De forma muito natural. A imagem pública, na verdade, me ajudou bastante na nutrição. Eu sou o que eu prego e o que eu falo — e as pessoas já sabiam disso. Isso traz credibilidade. Não precisei criar um personagem novo, apenas aprofundei um discurso que sempre esteve presente na minha vida.
Ser carioca é quase um traço de personalidade. De que forma o Rio de Janeiro atravessa suas decisões, sua forma de viver e até mesmo sua atuação profissional hoje?
O Rio de Janeiro é uma cidade que incentiva uma vida mais saudável. A geografia, o clima e a natureza convidam ao movimento e ao viver o dia. Sou muito apaixonada por essa cidade e aproveito tudo o que ela oferece: as praias, as florestas, o ar livre. Isso atravessa diretamente minhas escolhas pessoais e profissionais.
O Carnaval sempre teve um papel importante na sua trajetória, especialmente com o Suvaco do Cristo. O que esse bloco representa na sua história pessoal e afetiva?
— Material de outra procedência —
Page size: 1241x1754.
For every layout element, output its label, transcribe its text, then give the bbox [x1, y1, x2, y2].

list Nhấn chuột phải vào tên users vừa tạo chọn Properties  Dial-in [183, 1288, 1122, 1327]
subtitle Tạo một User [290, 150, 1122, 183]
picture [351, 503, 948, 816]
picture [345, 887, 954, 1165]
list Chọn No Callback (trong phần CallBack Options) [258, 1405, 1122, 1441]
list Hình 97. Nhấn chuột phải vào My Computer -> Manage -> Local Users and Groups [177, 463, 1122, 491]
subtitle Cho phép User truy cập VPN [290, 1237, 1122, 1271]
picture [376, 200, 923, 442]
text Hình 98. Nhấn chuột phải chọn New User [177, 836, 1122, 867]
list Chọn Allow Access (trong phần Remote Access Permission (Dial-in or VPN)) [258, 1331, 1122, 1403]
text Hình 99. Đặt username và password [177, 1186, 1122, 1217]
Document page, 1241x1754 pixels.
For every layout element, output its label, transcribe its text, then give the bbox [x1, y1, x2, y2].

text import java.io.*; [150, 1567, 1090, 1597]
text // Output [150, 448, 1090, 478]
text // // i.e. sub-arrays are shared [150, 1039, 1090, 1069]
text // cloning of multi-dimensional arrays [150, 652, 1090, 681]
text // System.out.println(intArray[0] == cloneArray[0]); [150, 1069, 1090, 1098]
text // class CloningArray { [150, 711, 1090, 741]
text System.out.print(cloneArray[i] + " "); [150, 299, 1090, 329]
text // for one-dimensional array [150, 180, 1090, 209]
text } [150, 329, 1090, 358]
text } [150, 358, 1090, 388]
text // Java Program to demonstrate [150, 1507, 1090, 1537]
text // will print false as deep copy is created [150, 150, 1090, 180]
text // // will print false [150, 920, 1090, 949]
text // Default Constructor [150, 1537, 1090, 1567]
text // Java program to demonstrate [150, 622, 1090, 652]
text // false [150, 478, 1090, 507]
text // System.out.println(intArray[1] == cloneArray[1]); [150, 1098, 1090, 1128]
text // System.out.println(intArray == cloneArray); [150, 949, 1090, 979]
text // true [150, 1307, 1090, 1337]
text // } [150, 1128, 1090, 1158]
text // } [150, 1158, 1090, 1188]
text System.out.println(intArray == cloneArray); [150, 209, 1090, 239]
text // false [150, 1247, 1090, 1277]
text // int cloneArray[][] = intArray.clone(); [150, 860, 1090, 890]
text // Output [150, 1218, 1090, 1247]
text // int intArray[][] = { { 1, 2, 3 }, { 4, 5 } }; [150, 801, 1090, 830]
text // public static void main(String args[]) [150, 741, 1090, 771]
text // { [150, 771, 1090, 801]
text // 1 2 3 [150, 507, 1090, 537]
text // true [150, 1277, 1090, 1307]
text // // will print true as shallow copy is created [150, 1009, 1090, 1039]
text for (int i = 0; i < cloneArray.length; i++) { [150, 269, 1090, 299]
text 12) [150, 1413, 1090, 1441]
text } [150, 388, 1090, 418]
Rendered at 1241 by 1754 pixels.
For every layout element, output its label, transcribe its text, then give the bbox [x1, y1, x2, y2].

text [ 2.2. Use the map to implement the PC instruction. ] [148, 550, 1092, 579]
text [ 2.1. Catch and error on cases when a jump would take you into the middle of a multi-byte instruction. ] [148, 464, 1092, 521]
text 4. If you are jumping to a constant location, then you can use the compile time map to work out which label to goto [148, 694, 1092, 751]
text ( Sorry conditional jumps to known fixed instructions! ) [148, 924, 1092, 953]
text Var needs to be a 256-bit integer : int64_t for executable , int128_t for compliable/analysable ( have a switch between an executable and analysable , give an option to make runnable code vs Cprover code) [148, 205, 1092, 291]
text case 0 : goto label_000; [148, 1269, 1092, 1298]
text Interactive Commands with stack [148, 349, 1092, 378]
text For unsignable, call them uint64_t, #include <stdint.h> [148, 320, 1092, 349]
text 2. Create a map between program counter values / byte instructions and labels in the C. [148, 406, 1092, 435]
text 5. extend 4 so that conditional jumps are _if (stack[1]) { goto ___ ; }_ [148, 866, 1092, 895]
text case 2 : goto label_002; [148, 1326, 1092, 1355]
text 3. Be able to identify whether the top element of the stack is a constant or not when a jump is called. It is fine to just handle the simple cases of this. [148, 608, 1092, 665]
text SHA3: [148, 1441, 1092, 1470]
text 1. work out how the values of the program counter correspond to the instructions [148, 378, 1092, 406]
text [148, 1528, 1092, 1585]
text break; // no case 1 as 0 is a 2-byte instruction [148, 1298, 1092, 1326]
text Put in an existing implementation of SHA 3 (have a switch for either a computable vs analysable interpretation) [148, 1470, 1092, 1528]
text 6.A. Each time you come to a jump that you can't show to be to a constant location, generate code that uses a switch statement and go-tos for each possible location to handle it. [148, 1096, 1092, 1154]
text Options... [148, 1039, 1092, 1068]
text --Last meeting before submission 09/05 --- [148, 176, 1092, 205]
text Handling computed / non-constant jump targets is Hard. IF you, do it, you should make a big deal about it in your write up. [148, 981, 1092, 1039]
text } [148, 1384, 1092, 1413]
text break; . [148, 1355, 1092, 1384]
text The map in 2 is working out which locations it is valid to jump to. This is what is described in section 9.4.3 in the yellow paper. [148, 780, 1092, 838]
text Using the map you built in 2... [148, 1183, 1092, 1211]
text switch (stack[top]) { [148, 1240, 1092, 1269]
O Suvaco do Cristo representa pertencimento, afeto e continuidade. É um espaço de encontro, de celebração da cidade, da cultura e das relações que se constroem ao longo do tempo. Faz parte da minha história de forma muito profunda.
Desfilar como porta-bandeira é também um ato simbólico de representação. O que esse papel te ensinou sobre pertencimento, exposição e identidade?
Ser porta-bandeira me ensinou muito sobre responsabilidade e entrega. Você carrega símbolos, histórias e emoções coletivas. É uma exposição que exige presença, respeito e consciência de quem você representa — e isso diz muito sobre identidade e pertencimento.
Existe uma emoção específica que você espera sentir neste último desfile?
Gratidão. Uma sensação de fechamento bonito, de celebração do caminho percorrido e de tudo o que foi vivido ali ao longo dos anos.
O que vem pela frente para a Cynthia neste novo momento: mais nutrição, mais comunicação ou um equilíbrio entre os dois mundos?
Um equilíbrio. A comunicação sempre vai fazer parte de quem eu sou, e a nutrição hoje é o meu campo de atuação principal. Gosto de pensar que uno os dois mundos para tornar a informação acessível, prática e aplicável à vida real.
Para quem acompanha sua trajetória e também pensa em mudar de carreira ou se reinventar depois de muitos anos, que conselho você daria?
Não encare a mudança como ruptura, mas como continuidade. Tudo o que você viveu até ali faz parte de quem você é. Quando a transição vem de forma honesta, ela soma — nunca apaga.